▸ Data records
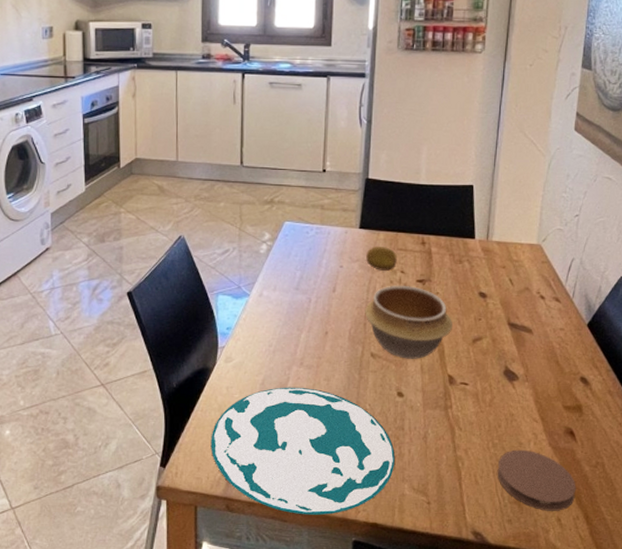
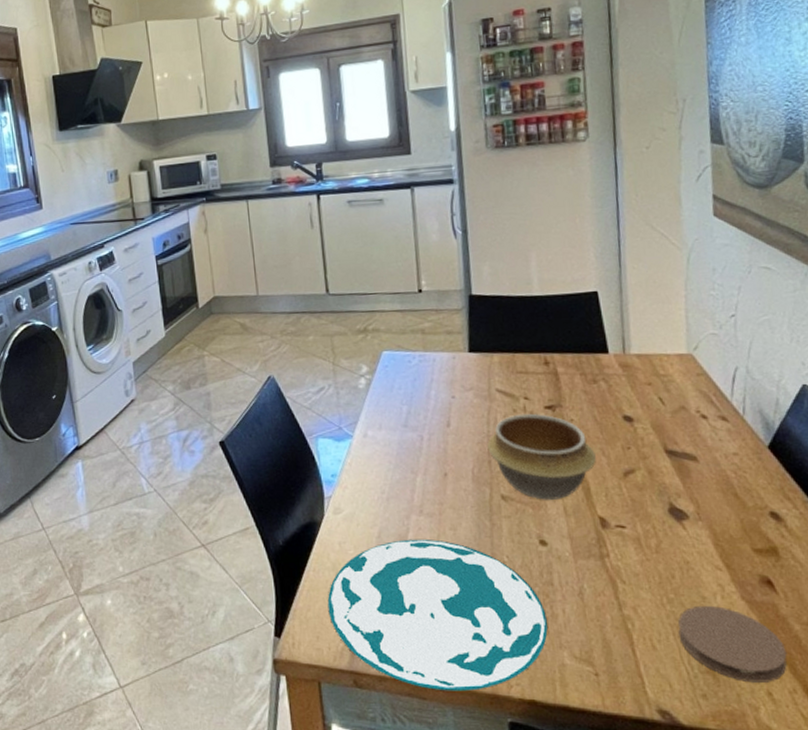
fruit: present [366,246,397,271] -> none [480,370,518,399]

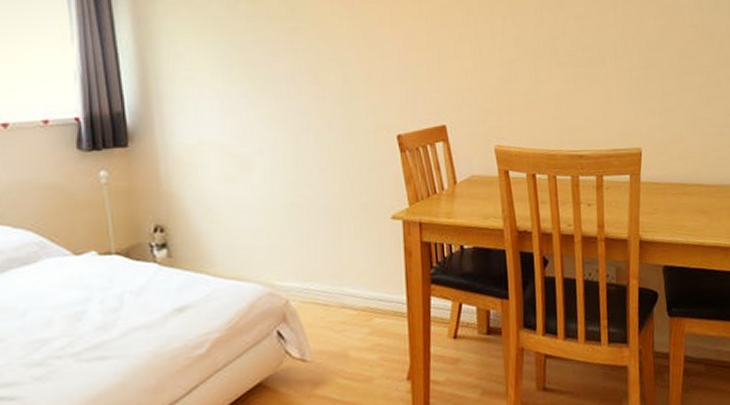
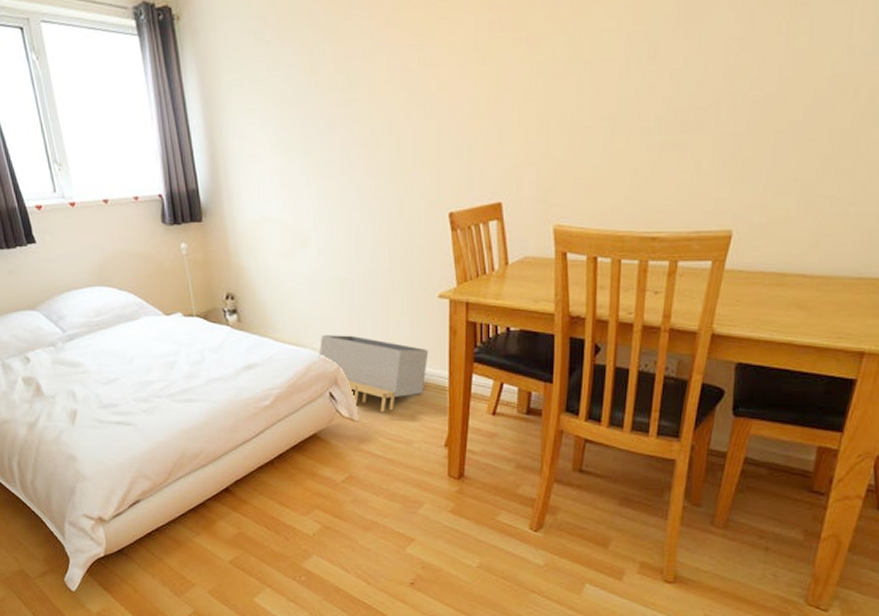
storage bin: none [264,264,385,348] -> present [318,335,429,412]

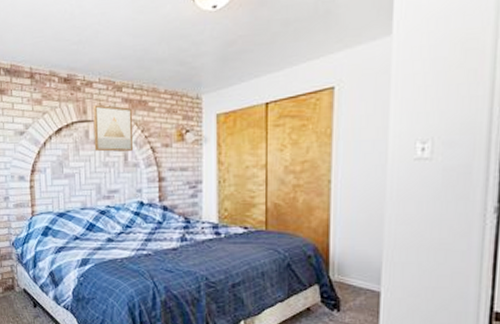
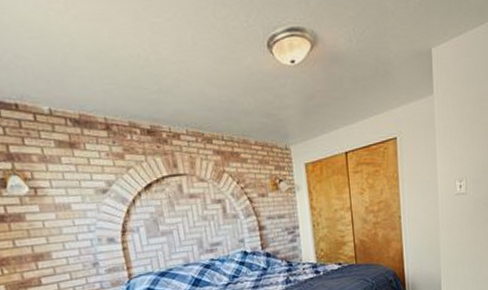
wall art: present [93,104,133,152] -> none [183,157,230,206]

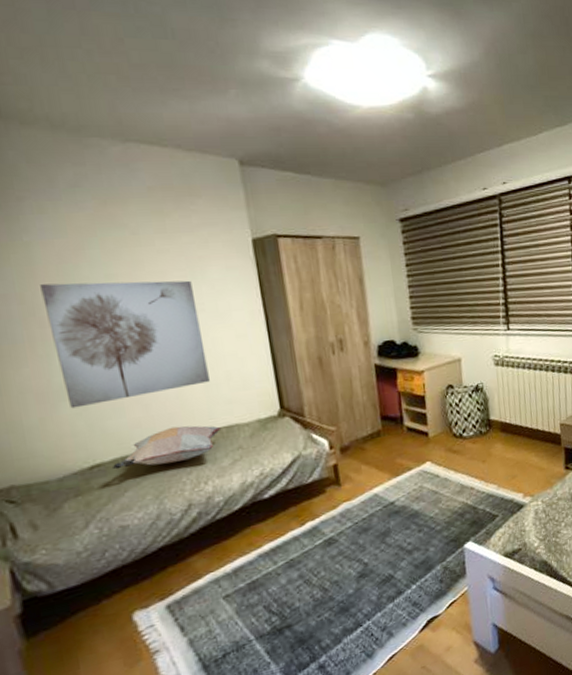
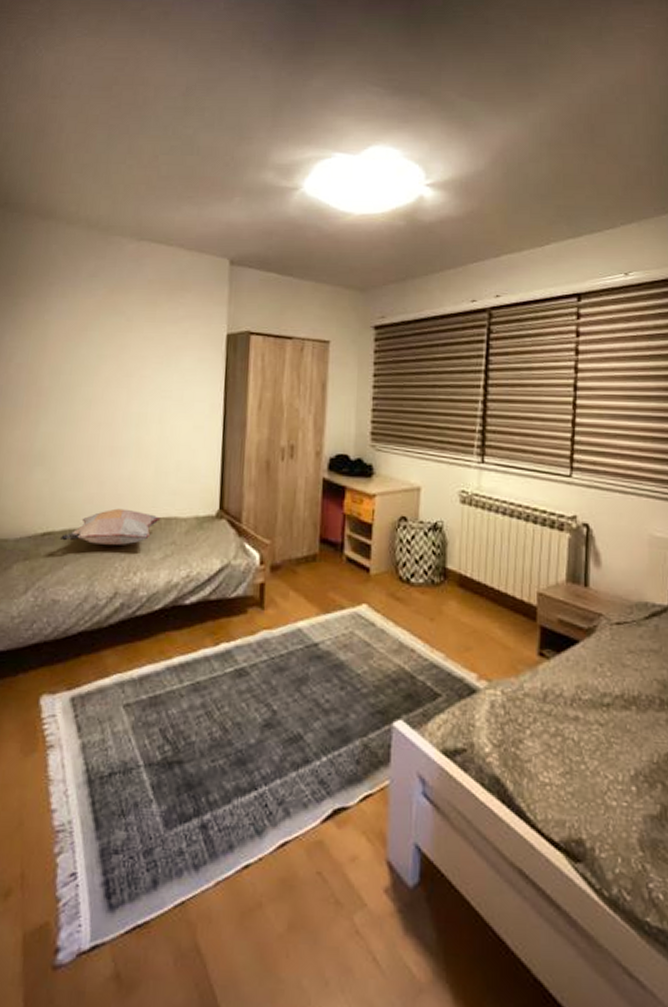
wall art: present [40,280,210,409] -> none [41,358,166,474]

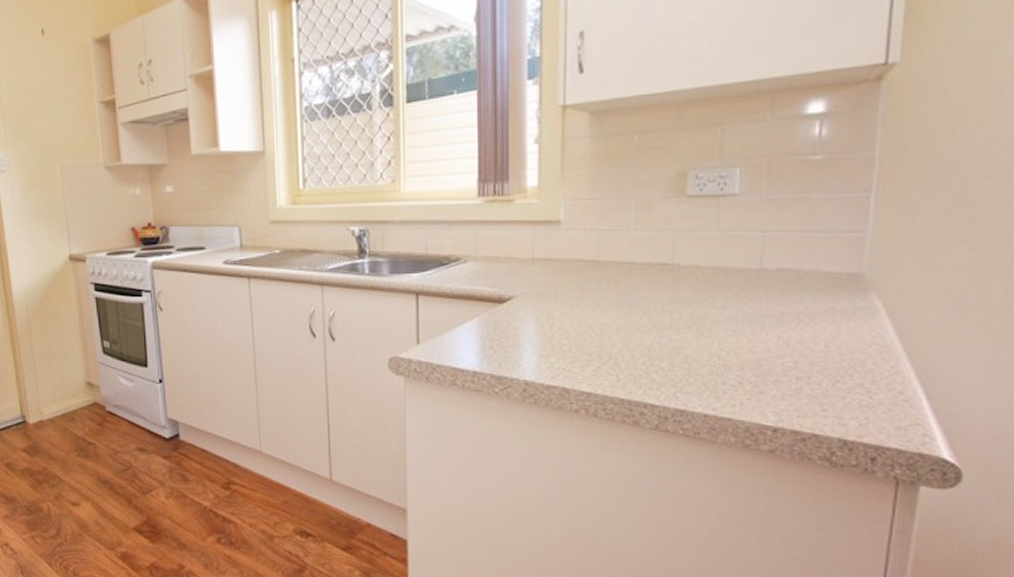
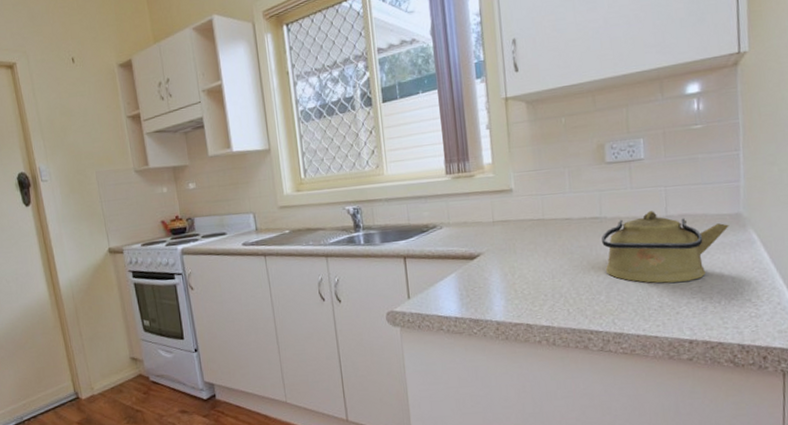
kettle: none [671,261,845,353] -> present [601,211,729,283]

▸ Task brief
If a record holds a picture, drop the picture and return the rest of it exactly.

▸ Finished exercise
fruit: present [366,246,397,271] -> none [480,370,518,399]

storage bin: none [264,264,385,348] -> present [318,335,429,412]

wall art: present [93,104,133,152] -> none [183,157,230,206]

wall art: present [40,280,210,409] -> none [41,358,166,474]

kettle: none [671,261,845,353] -> present [601,211,729,283]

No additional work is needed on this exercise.